The definition of 'wanderlust' is "a strong desire to travel", according to the internet. In the rush hour, I'd propose adding 'all-consuming' to that definition. Anything to not be crawling in stop-start motorway traffic, right?
From time-to-time, working in the global automotive industry does allow us to indulge our desires to travel. A transcontinental dash to Frankfurt or Geneva, week-long vehicle launches on the Iberian Peninsula... Even the occasional 'once-in-a-lifetime' drive, all in the name of work.
I have never been anywhere so otherworldly – so totally at odds with my daily surroundings – than the Tuktoyaktuk Winter Road. You'll know of this road – it was one of the routes from 'Ice Road Truckers' on TV. It charts a 190-kilometre course along the Mackenzie River delta and northern coast of Canada's Northwest Territories, a road of ice from Inuvik to the Inuvialuit village of Tuktoyaktuk.

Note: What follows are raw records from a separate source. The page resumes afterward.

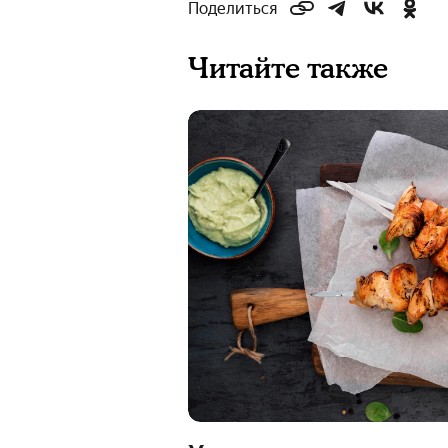
Поделиться
Читайте также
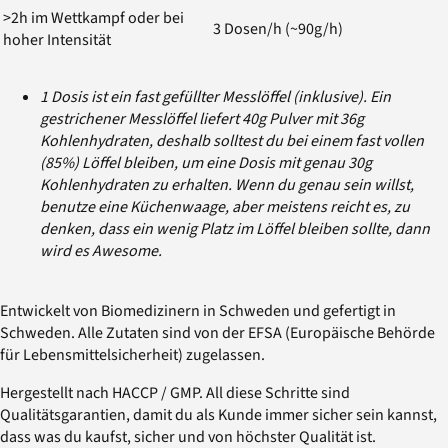
>2h im Wettkampf oder bei
3 Dosen/h (~90g/h)
hoher Intensität
1 Dosis ist ein fast gefüllter Messlöffel (inklusive). Ein
gestrichener Messlöffel liefert 40g Pulver mit 36g
Kohlenhydraten, deshalb solltest du bei einem fast vollen
(85%) Löffel bleiben, um eine Dosis mit genau 30g
Kohlenhydraten zu erhalten. Wenn du genau sein willst,
benutze eine Küchenwaage, aber meistens reicht es, zu
denken, dass ein wenig Platz im Löffel bleiben sollte, dann
wird es Awesome.
Entwickelt von Biomedizinern in Schweden und gefertigt in
Schweden. Alle Zutaten sind von der EFSA (Europäische Behörde
für Lebensmittelsicherheit) zugelassen.
Hergestellt nach HACCP / GMP. All diese Schritte sind
Qualitätsgarantien, damit du als Kunde immer sicher sein kannst,
dass was du kaufst, sicher und von höchster Qualität ist.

Hundreds of miles inside the Arctic Circle, the ice is six to eight feet thick, with a weight limit of 35 tonnes. This ‘road’ was the destination for an exclusive drive by BBC Top Gear Magazine of the new Jeep Grand Cherokee Trailhawk, all arranged by PFPR. At 2.2-tonnes in weight, the Jeep slipped well under the weight limit, but it doesn't stop us gazing down in wonderment at the blue-black water beneath our feet whenever we step out of the car. Like shattered glass, the ice is riddled with beautiful white fractures, cracks that look like frozen flashes of lightning.
It's bitingly cold, so we don't stay out for long. One day, the temperature gauge plummets to 38°C below zero. The wind chill was minus 55°C.